--- begin Dataset records ---

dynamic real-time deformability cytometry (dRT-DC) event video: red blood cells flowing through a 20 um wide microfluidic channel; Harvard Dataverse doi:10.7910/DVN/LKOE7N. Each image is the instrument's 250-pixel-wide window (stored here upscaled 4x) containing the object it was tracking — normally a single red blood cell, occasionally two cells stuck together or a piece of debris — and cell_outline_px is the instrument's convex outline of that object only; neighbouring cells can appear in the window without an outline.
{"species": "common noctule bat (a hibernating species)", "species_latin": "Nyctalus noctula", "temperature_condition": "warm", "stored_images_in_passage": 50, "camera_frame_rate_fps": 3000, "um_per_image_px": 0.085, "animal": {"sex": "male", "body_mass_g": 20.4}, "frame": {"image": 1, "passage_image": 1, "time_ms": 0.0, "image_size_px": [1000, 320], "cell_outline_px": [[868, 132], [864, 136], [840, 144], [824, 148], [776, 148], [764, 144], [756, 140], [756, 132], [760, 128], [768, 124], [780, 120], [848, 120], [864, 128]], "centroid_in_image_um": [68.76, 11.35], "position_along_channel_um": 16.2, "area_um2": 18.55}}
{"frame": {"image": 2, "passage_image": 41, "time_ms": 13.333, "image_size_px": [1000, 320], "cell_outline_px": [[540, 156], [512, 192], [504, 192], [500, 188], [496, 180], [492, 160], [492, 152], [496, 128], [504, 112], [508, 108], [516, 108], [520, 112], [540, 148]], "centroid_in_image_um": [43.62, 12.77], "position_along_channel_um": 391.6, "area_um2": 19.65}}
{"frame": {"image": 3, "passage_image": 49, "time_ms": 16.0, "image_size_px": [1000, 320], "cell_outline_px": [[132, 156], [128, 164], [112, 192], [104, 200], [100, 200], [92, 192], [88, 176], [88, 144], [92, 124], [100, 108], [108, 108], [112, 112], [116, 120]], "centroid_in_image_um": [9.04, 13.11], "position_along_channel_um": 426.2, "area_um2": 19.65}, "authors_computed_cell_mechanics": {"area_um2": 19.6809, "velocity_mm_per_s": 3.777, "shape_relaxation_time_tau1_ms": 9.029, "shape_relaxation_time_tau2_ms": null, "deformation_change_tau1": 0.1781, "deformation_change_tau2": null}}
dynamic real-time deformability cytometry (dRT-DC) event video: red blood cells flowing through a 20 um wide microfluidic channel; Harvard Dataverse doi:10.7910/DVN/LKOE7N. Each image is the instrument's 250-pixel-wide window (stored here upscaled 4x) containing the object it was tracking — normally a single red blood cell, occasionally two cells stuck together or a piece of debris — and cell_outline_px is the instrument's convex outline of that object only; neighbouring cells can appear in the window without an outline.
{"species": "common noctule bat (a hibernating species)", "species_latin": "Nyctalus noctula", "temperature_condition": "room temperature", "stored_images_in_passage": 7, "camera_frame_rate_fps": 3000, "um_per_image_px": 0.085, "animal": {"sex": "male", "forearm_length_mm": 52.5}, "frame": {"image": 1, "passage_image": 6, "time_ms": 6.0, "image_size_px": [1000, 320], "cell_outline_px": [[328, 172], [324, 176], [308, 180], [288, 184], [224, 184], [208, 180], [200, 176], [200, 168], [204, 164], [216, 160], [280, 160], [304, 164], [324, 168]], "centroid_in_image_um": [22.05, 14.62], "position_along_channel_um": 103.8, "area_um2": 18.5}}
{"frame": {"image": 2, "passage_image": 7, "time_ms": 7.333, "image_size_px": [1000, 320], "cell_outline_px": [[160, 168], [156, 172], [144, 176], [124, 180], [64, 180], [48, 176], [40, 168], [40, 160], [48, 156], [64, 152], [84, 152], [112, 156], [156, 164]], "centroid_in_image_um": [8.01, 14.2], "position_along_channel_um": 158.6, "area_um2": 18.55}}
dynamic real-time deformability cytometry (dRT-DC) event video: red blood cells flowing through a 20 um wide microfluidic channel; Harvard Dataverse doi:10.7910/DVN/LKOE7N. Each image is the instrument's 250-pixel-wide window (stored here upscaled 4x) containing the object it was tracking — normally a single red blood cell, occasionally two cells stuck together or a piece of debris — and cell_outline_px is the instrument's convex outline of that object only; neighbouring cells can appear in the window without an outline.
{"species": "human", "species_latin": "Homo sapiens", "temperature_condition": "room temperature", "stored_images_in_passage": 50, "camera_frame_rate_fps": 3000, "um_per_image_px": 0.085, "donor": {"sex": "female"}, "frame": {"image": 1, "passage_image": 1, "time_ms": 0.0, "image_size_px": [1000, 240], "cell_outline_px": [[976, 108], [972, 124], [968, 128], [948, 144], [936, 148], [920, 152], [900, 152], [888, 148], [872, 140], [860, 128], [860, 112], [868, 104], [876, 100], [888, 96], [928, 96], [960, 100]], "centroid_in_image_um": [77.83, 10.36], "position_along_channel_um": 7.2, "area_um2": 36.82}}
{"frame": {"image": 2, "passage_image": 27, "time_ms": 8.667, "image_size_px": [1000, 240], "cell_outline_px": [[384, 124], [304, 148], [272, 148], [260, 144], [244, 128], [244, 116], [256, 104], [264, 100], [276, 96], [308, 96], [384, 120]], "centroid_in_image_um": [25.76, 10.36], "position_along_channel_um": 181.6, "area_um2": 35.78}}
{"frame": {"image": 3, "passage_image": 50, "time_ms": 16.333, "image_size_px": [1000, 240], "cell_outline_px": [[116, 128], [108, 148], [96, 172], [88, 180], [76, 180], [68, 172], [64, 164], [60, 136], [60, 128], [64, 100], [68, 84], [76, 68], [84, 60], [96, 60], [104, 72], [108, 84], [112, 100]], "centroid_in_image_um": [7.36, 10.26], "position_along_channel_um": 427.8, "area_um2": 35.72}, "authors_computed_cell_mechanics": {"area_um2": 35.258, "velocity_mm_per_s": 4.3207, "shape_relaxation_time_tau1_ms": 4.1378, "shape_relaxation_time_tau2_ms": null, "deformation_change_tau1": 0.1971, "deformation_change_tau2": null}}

--- end Dataset records ---

Problem description: Output the data above exactly, please, line for line.

Exercise solution:
dynamic real-time deformability cytometry (dRT-DC) event video: red blood cells flowing through a 20 um wide microfluidic channel; Harvard Dataverse doi:10.7910/DVN/LKOE7N. Each image is the instrument's 250-pixel-wide window (stored here upscaled 4x) containing the object it was tracking — normally a single red blood cell, occasionally two cells stuck together or a piece of debris — and cell_outline_px is the instrument's convex outline of that object only; neighbouring cells can appear in the window without an outline.
{"species": "common noctule bat (a hibernating species)", "species_latin": "Nyctalus noctula", "temperature_condition": "warm", "stored_images_in_passage": 50, "camera_frame_rate_fps": 3000, "um_per_image_px": 0.085, "animal": {"sex": "male", "body_mass_g": 20.4}, "frame": {"image": 1, "passage_image": 1, "time_ms": 0.0, "image_size_px": [1000, 320], "cell_outline_px": [[868, 132], [864, 136], [840, 144], [824, 148], [776, 148], [764, 144], [756, 140], [756, 132], [760, 128], [768, 124], [780, 120], [848, 120], [864, 128]], "centroid_in_image_um": [68.76, 11.35], "position_along_channel_um": 16.2, "area_um2": 18.55}}
{"frame": {"image": 2, "passage_image": 41, "time_ms": 13.333, "image_size_px": [1000, 320], "cell_outline_px": [[540, 156], [512, 192], [504, 192], [500, 188], [496, 180], [492, 160], [492, 152], [496, 128], [504, 112], [508, 108], [516, 108], [520, 112], [540, 148]], "centroid_in_image_um": [43.62, 12.77], "position_along_channel_um": 391.6, "area_um2": 19.65}}
{"frame": {"image": 3, "passage_image": 49, "time_ms": 16.0, "image_size_px": [1000, 320], "cell_outline_px": [[132, 156], [128, 164], [112, 192], [104, 200], [100, 200], [92, 192], [88, 176], [88, 144], [92, 124], [100, 108], [108, 108], [112, 112], [116, 120]], "centroid_in_image_um": [9.04, 13.11], "position_along_channel_um": 426.2, "area_um2": 19.65}, "authors_computed_cell_mechanics": {"area_um2": 19.6809, "velocity_mm_per_s": 3.777, "shape_relaxation_time_tau1_ms": 9.029, "shape_relaxation_time_tau2_ms": null, "deformation_change_tau1": 0.1781, "deformation_change_tau2": null}}
dynamic real-time deformability cytometry (dRT-DC) event video: red blood cells flowing through a 20 um wide microfluidic channel; Harvard Dataverse doi:10.7910/DVN/LKOE7N. Each image is the instrument's 250-pixel-wide window (stored here upscaled 4x) containing the object it was tracking — normally a single red blood cell, occasionally two cells stuck together or a piece of debris — and cell_outline_px is the instrument's convex outline of that object only; neighbouring cells can appear in the window without an outline.
{"species": "common noctule bat (a hibernating species)", "species_latin": "Nyctalus noctula", "temperature_condition": "room temperature", "stored_images_in_passage": 7, "camera_frame_rate_fps": 3000, "um_per_image_px": 0.085, "animal": {"sex": "male", "forearm_length_mm": 52.5}, "frame": {"image": 1, "passage_image": 6, "time_ms": 6.0, "image_size_px": [1000, 320], "cell_outline_px": [[328, 172], [324, 176], [308, 180], [288, 184], [224, 184], [208, 180], [200, 176], [200, 168], [204, 164], [216, 160], [280, 160], [304, 164], [324, 168]], "centroid_in_image_um": [22.05, 14.62], "position_along_channel_um": 103.8, "area_um2": 18.5}}
{"frame": {"image": 2, "passage_image": 7, "time_ms": 7.333, "image_size_px": [1000, 320], "cell_outline_px": [[160, 168], [156, 172], [144, 176], [124, 180], [64, 180], [48, 176], [40, 168], [40, 160], [48, 156], [64, 152], [84, 152], [112, 156], [156, 164]], "centroid_in_image_um": [8.01, 14.2], "position_along_channel_um": 158.6, "area_um2": 18.55}}
dynamic real-time deformability cytometry (dRT-DC) event video: red blood cells flowing through a 20 um wide microfluidic channel; Harvard Dataverse doi:10.7910/DVN/LKOE7N. Each image is the instrument's 250-pixel-wide window (stored here upscaled 4x) containing the object it was tracking — normally a single red blood cell, occasionally two cells stuck together or a piece of debris — and cell_outline_px is the instrument's convex outline of that object only; neighbouring cells can appear in the window without an outline.
{"species": "human", "species_latin": "Homo sapiens", "temperature_condition": "room temperature", "stored_images_in_passage": 50, "camera_frame_rate_fps": 3000, "um_per_image_px": 0.085, "donor": {"sex": "female"}, "frame": {"image": 1, "passage_image": 1, "time_ms": 0.0, "image_size_px": [1000, 240], "cell_outline_px": [[976, 108], [972, 124], [968, 128], [948, 144], [936, 148], [920, 152], [900, 152], [888, 148], [872, 140], [860, 128], [860, 112], [868, 104], [876, 100], [888, 96], [928, 96], [960, 100]], "centroid_in_image_um": [77.83, 10.36], "position_along_channel_um": 7.2, "area_um2": 36.82}}
{"frame": {"image": 2, "passage_image": 27, "time_ms": 8.667, "image_size_px": [1000, 240], "cell_outline_px": [[384, 124], [304, 148], [272, 148], [260, 144], [244, 128], [244, 116], [256, 104], [264, 100], [276, 96], [308, 96], [384, 120]], "centroid_in_image_um": [25.76, 10.36], "position_along_channel_um": 181.6, "area_um2": 35.78}}
{"frame": {"image": 3, "passage_image": 50, "time_ms": 16.333, "image_size_px": [1000, 240], "cell_outline_px": [[116, 128], [108, 148], [96, 172], [88, 180], [76, 180], [68, 172], [64, 164], [60, 136], [60, 128], [64, 100], [68, 84], [76, 68], [84, 60], [96, 60], [104, 72], [108, 84], [112, 100]], "centroid_in_image_um": [7.36, 10.26], "position_along_channel_um": 427.8, "area_um2": 35.72}, "authors_computed_cell_mechanics": {"area_um2": 35.258, "velocity_mm_per_s": 4.3207, "shape_relaxation_time_tau1_ms": 4.1378, "shape_relaxation_time_tau2_ms": null, "deformation_change_tau1": 0.1971, "deformation_change_tau2": null}}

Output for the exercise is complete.